- **Description of the task**: The material beneath this line should be printed exactly, with its pictures omitted.

- **Dataset**:
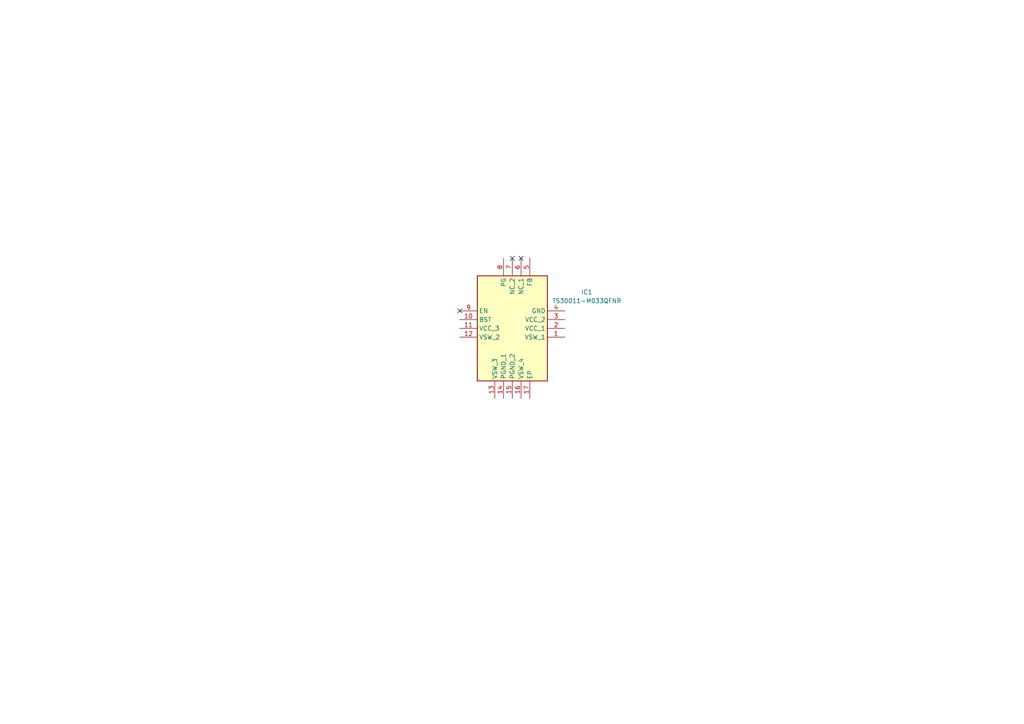
<source format=kicad_sch>
(kicad_sch
	(version 20250114)
	(generator "eeschema")
	(generator_version "9.0")
	(uuid "1706e1f7-a590-41b2-b0a4-e2c4f83c9b76")
	(paper "A4")
	
	(no_connect
		(at 148.59 74.93)
		(uuid "179cfa7f-e24b-4130-bb0a-0d4ad9bae22a")
	)
	(no_connect
		(at 133.35 90.17)
		(uuid "96855e76-8f4b-498d-9515-e12234fe941d")
	)
	(no_connect
		(at 151.13 74.93)
		(uuid "c5d0fdef-6a17-4eac-a221-e155b2d22911")
	)
	(symbol
		(lib_id "SamacSys_Parts:TS30011-M033QFNR")
		(at 163.83 97.79 180)
		(unit 1)
		(exclude_from_sim no)
		(in_bom yes)
		(on_board yes)
		(dnp no)
		(fields_autoplaced yes)
		(uuid "2cf47e9d-05e0-4d8b-b9ad-c283881b9b3e")
		(property "Reference" "IC1"
			(at 170.18 84.7246 0)
			(effects
				(font
					(size 1.27 1.27)
				)
			)
		)
		(property "Value" "TS30011-M033QFNR"
			(at 170.18 87.2646 0)
			(effects
				(font
					(size 1.27 1.27)
				)
			)
		)
		(property "Footprint" "QFN50P300X300X100-17N-D"
			(at 137.16 13.03 0)
			(effects
				(font
					(size 1.27 1.27)
				)
				(justify left top)
				(hide yes)
			)
		)
		(property "Datasheet" "https://mouser.componentsearchengine.com/Datasheets/1/TS30011-M033QFNR.pdf"
			(at 137.16 -86.97 0)
			(effects
				(font
					(size 1.27 1.27)
				)
				(justify left top)
				(hide yes)
			)
		)
		(property "Description" "Switching Voltage Regulators IC Hi-Eff 1Amp DC/DC Conv 1MHz 3.3V Outpt"
			(at 163.83 97.79 0)
			(effects
				(font
					(size 1.27 1.27)
				)
				(hide yes)
			)
		)
		(property "Height" "1"
			(at 137.16 -286.97 0)
			(effects
				(font
					(size 1.27 1.27)
				)
				(justify left top)
				(hide yes)
			)
		)
		(property "Manufacturer_Name" "SEMTECH"
			(at 137.16 -386.97 0)
			(effects
				(font
					(size 1.27 1.27)
				)
				(justify left top)
				(hide yes)
			)
		)
		(property "Manufacturer_Part_Number" "TS30011-M033QFNR"
			(at 137.16 -486.97 0)
			(effects
				(font
					(size 1.27 1.27)
				)
				(justify left top)
				(hide yes)
			)
		)
		(property "Mouser Part Number" "947-TS30011-M033QFNR"
			(at 137.16 -586.97 0)
			(effects
				(font
					(size 1.27 1.27)
				)
				(justify left top)
				(hide yes)
			)
		)
		(property "Mouser Price/Stock" "https://www.mouser.co.uk/ProductDetail/Semtech/TS30011-M033QFNR?qs=EumP11lMQtPTVwa8jI%252BACw%3D%3D"
			(at 137.16 -686.97 0)
			(effects
				(font
					(size 1.27 1.27)
				)
				(justify left top)
				(hide yes)
			)
		)
		(property "Arrow Part Number" "TS30011-M033QFNR"
			(at 137.16 -786.97 0)
			(effects
				(font
					(size 1.27 1.27)
				)
				(justify left top)
				(hide yes)
			)
		)
		(property "Arrow Price/Stock" "https://www.arrow.com/en/products/ts30011-m033qfnr/semtech?region=nac"
			(at 137.16 -886.97 0)
			(effects
				(font
					(size 1.27 1.27)
				)
				(justify left top)
				(hide yes)
			)
		)
		(pin "2"
			(uuid "68736cdf-b0f7-4ef9-a552-b728688f3f33")
		)
		(pin "1"
			(uuid "099c58c3-61c1-4c86-8596-bfba2c3345c7")
		)
		(pin "17"
			(uuid "4bb04352-1e62-46de-92bc-f9e680baa158")
		)
		(pin "3"
			(uuid "446000e8-eabd-4b03-a5b4-97bf356bd59e")
		)
		(pin "4"
			(uuid "01d60aca-67de-49a1-b9c2-5724cb339069")
		)
		(pin "16"
			(uuid "ff1d6542-a591-44b4-8aea-783d28074826")
		)
		(pin "5"
			(uuid "15e0d392-ad16-45da-bd15-63afffbd9d12")
		)
		(pin "8"
			(uuid "33246041-40d1-470d-aa96-adf08a350372")
		)
		(pin "15"
			(uuid "7b2e71d2-a5e7-41d3-80a9-0da5cbc529f2")
		)
		(pin "7"
			(uuid "ff16f49d-2291-418e-a376-e5a003deb97d")
		)
		(pin "6"
			(uuid "1c6940bc-412d-4de4-bc6c-9619c2fbf885")
		)
		(pin "14"
			(uuid "54d36c80-4420-48b7-88dc-65f81e2a69af")
		)
		(pin "13"
			(uuid "a6cdff5c-d0e8-4374-9340-ed887ac8a642")
		)
		(pin "12"
			(uuid "3c85f4b4-0536-4909-a687-ddca49789994")
		)
		(pin "10"
			(uuid "9e021ef6-fb47-4c60-b939-1a2613921230")
		)
		(pin "11"
			(uuid "4baab350-8f96-47a2-9d5c-4a0da88c5d1a")
		)
		(pin "9"
			(uuid "a63b4a47-789a-4d4e-967d-ea5c72fef40a")
		)
		(instances
			(project ""
				(path "/2f6a304b-6efb-4770-aead-db04f7f98d1b/c12269ba-8149-4abd-89ff-a4403c3da2e1"
					(reference "IC1")
					(unit 1)
				)
			)
		)
	)
)

</source>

- **Response to this exercise**:
<source format=kicad_sch>
(kicad_sch
	(version 20250114)
	(generator "eeschema")
	(generator_version "9.0")
	(uuid "1706e1f7-a590-41b2-b0a4-e2c4f83c9b76")
	(paper "A4")
	
	(no_connect
		(at 148.59 74.93)
		(uuid "179cfa7f-e24b-4130-bb0a-0d4ad9bae22a")
	)
	(no_connect
		(at 133.35 90.17)
		(uuid "96855e76-8f4b-498d-9515-e12234fe941d")
	)
	(no_connect
		(at 151.13 74.93)
		(uuid "c5d0fdef-6a17-4eac-a221-e155b2d22911")
	)
	(symbol
		(lib_id "SamacSys_Parts:TS30011-M033QFNR")
		(at 163.83 97.79 180)
		(unit 1)
		(exclude_from_sim no)
		(in_bom yes)
		(on_board yes)
		(dnp no)
		(fields_autoplaced yes)
		(uuid "2cf47e9d-05e0-4d8b-b9ad-c283881b9b3e")
		(property "Reference" "IC1"
			(at 170.18 84.7246 0)
			(effects
				(font
					(size 1.27 1.27)
				)
			)
		)
		(property "Value" "TS30011-M033QFNR"
			(at 170.18 87.2646 0)
			(effects
				(font
					(size 1.27 1.27)
				)
			)
		)
		(property "Footprint" "QFN50P300X300X100-17N-D"
			(at 137.16 13.03 0)
			(effects
				(font
					(size 1.27 1.27)
				)
				(justify left top)
				(hide yes)
			)
		)
		(property "Datasheet" "https://mouser.componentsearchengine.com/Datasheets/1/TS30011-M033QFNR.pdf"
			(at 137.16 -86.97 0)
			(effects
				(font
					(size 1.27 1.27)
				)
				(justify left top)
				(hide yes)
			)
		)
		(property "Description" "Switching Voltage Regulators IC Hi-Eff 1Amp DC/DC Conv 1MHz 3.3V Outpt"
			(at 163.83 97.79 0)
			(effects
				(font
					(size 1.27 1.27)
				)
				(hide yes)
			)
		)
		(property "Height" "1"
			(at 137.16 -286.97 0)
			(effects
				(font
					(size 1.27 1.27)
				)
				(justify left top)
				(hide yes)
			)
		)
		(property "Manufacturer_Name" "SEMTECH"
			(at 137.16 -386.97 0)
			(effects
				(font
					(size 1.27 1.27)
				)
				(justify left top)
				(hide yes)
			)
		)
		(property "Manufacturer_Part_Number" "TS30011-M033QFNR"
			(at 137.16 -486.97 0)
			(effects
				(font
					(size 1.27 1.27)
				)
				(justify left top)
				(hide yes)
			)
		)
		(property "Mouser Part Number" "947-TS30011-M033QFNR"
			(at 137.16 -586.97 0)
			(effects
				(font
					(size 1.27 1.27)
				)
				(justify left top)
				(hide yes)
			)
		)
		(property "Mouser Price/Stock" "https://www.mouser.co.uk/ProductDetail/Semtech/TS30011-M033QFNR?qs=EumP11lMQtPTVwa8jI%252BACw%3D%3D"
			(at 137.16 -686.97 0)
			(effects
				(font
					(size 1.27 1.27)
				)
				(justify left top)
				(hide yes)
			)
		)
		(property "Arrow Part Number" "TS30011-M033QFNR"
			(at 137.16 -786.97 0)
			(effects
				(font
					(size 1.27 1.27)
				)
				(justify left top)
				(hide yes)
			)
		)
		(property "Arrow Price/Stock" "https://www.arrow.com/en/products/ts30011-m033qfnr/semtech?region=nac"
			(at 137.16 -886.97 0)
			(effects
				(font
					(size 1.27 1.27)
				)
				(justify left top)
				(hide yes)
			)
		)
		(pin "2"
			(uuid "68736cdf-b0f7-4ef9-a552-b728688f3f33")
		)
		(pin "1"
			(uuid "099c58c3-61c1-4c86-8596-bfba2c3345c7")
		)
		(pin "17"
			(uuid "4bb04352-1e62-46de-92bc-f9e680baa158")
		)
		(pin "3"
			(uuid "446000e8-eabd-4b03-a5b4-97bf356bd59e")
		)
		(pin "4"
			(uuid "01d60aca-67de-49a1-b9c2-5724cb339069")
		)
		(pin "16"
			(uuid "ff1d6542-a591-44b4-8aea-783d28074826")
		)
		(pin "5"
			(uuid "15e0d392-ad16-45da-bd15-63afffbd9d12")
		)
		(pin "8"
			(uuid "33246041-40d1-470d-aa96-adf08a350372")
		)
		(pin "15"
			(uuid "7b2e71d2-a5e7-41d3-80a9-0da5cbc529f2")
		)
		(pin "7"
			(uuid "ff16f49d-2291-418e-a376-e5a003deb97d")
		)
		(pin "6"
			(uuid "1c6940bc-412d-4de4-bc6c-9619c2fbf885")
		)
		(pin "14"
			(uuid "54d36c80-4420-48b7-88dc-65f81e2a69af")
		)
		(pin "13"
			(uuid "a6cdff5c-d0e8-4374-9340-ed887ac8a642")
		)
		(pin "12"
			(uuid "3c85f4b4-0536-4909-a687-ddca49789994")
		)
		(pin "10"
			(uuid "9e021ef6-fb47-4c60-b939-1a2613921230")
		)
		(pin "11"
			(uuid "4baab350-8f96-47a2-9d5c-4a0da88c5d1a")
		)
		(pin "9"
			(uuid "a63b4a47-789a-4d4e-967d-ea5c72fef40a")
		)
		(instances
			(project ""
				(path "/2f6a304b-6efb-4770-aead-db04f7f98d1b/c12269ba-8149-4abd-89ff-a4403c3da2e1"
					(reference "IC1")
					(unit 1)
				)
			)
		)
	)
)

</source>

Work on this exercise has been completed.